Türklerin Anadolu’yu fethederken harekete geçirdikleri bu beş zümre, bir yerleşme düzeni ve toplum inşası gerektirmektedir. Bu düzenin temel vasfı, toplumun “aile” temelinde inşa edilmesi, halkın geçimliğini temin etmesinin devlet tarafından garanti edilmesi, pazarın kurulması, üretim ve ticaretin helal rızkı aramak davasına bağlanmasıdır. Bu kapsamda Osmanlı’da askerî düzen reâyâ denilen halkın üretim için önündeki tüm engellerin kaldırılmasını esas almaktaydı.
Bu model günümüzde
Türkiye’de işletilmemekte ve vergi vermeyen (aynı zamanda üretmeyen) bir
gençlik “öğrenci” statüsünde teşvik edilmektedir.
Türklerin
Çalışma Felsefesi “Aile İşletmesi” Esası Üzerinde Yükselmiştir:
Türklerin çalışma-üretim zümrelerini
Ahiyân-ı Rûm ve Bacıyân-ı Rûm adlı iki teşkilatlanma hareketi oluşturmaktadır.
Bu iki zümrenin getirdiği model nedeniyle Türk iktisadî sistemi “aile işletmesi”
☆ ☆ ☆ ☆ ☆ ☆ ☆
[Görev Yönergeleri]
(A) Türklerin çalışma düzeni üzerine metne göre (i), (ii) ve (iii) ifadelerinin her biri için evet ya da hayır deyin ve kararı belirleyen sözleri metinden aynen aktarın.
(i) Osmanlı'da askerî düzen, reâyânın üretim önündeki engellerin kaldırılmasını esas alıyordu.
(ii) Bu model günümüzde Türkiye'de işletilmektedir.
(iii) Türklerin çalışma-üretim zümrelerini üç teşkilatlanma hareketi oluşturmaktadır.
(B) Türklerin çalışma düzeni üzerine metne dayanarak lütfen şu soruları yanıtlayın:
(i) Türkler Anadolu'yu fethederken kaç zümreyi harekete geçirmiştir?
(ii) Düzenin temel vasfına göre toplum hangi temelde inşa edilir?
(iii) Vergi vermeyen gençlik hangi statüde teşvik edilmektedir?
(C) Türklerin çalışma düzeni üzerine metni durduğu yerden alıp sürdürün.
Bundan sonraki materyal, metinden bağımsız ayrı bir malzemedir.

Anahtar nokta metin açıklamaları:
☆ ☆ ☆ ☆ ☆ ☆ ☆
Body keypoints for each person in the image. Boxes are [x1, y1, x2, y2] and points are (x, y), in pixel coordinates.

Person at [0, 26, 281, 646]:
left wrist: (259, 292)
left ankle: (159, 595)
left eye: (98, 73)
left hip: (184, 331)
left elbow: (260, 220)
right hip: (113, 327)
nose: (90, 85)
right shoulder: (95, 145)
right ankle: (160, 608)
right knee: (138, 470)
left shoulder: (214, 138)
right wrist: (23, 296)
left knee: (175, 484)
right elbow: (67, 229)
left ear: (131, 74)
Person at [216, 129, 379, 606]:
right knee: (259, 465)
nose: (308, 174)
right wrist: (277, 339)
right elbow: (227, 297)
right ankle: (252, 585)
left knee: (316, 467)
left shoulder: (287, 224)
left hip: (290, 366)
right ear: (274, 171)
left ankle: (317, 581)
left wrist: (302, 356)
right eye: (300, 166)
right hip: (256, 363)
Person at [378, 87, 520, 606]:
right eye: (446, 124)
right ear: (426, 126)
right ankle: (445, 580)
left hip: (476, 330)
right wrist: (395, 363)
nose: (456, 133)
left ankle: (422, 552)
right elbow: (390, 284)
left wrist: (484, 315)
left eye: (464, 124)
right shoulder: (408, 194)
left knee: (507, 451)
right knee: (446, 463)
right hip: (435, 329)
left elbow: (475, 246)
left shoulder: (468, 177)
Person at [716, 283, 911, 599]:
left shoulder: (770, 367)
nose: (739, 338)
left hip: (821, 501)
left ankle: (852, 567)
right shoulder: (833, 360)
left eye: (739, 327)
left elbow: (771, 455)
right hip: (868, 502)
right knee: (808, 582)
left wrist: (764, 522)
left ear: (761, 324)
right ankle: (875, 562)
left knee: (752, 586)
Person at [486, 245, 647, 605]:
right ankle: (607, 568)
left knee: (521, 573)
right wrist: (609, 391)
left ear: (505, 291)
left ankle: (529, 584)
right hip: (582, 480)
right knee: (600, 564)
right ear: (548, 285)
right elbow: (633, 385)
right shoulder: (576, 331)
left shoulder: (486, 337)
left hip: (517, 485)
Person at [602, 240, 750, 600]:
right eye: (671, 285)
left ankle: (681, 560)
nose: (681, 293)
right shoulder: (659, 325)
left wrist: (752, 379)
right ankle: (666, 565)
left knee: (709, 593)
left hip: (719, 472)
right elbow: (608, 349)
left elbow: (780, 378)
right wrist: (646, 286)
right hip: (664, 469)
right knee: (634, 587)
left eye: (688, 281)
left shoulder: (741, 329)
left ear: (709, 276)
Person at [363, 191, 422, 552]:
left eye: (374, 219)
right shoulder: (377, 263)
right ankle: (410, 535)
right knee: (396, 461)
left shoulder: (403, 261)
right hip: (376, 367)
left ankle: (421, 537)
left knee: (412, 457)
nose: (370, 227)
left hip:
☆ ☆ ☆ ☆ ☆ ☆ ☆
[Verilen Yanıtlar]
(A)
(i) Evet: "Osmanlı’da askerî düzen reâyâ denilen halkın üretim için önündeki tüm engellerin kaldırılmasını esas almaktaydı."
(ii) Hayır: "Bu model günümüzde Türkiye’de işletilmemekte"
(iii) Hayır: "Türklerin çalışma-üretim zümrelerini Ahiyân-ı Rûm ve Bacıyân-ı Rûm adlı iki teşkilatlanma hareketi oluşturmaktadır."

(B)
(i) Beş zümreyi.
(ii) "Aile" temelinde.
(iii) "Öğrenci" statüsünde.

(C)
olarak tesis edilmiştir. Ahi-Bacı sisteminin sadece şehirlerde üretim yaptığı
düşüncesi hatalıdır. İhsan Cora’ya göre ahiler köylerde de örgütlenmişlerdir:
“Ahiler
Anadolu’nun hemen her şehir, kasaba ve hatta köylerinde mevcuttur. Ahiler,
esnaf ve sanatkarların olmadığı köylerde ise “yaren” adı altında
örgütlenmiştir. Şehirlerde ise her sanat kolu için ayrı birlikler kurulmuştur.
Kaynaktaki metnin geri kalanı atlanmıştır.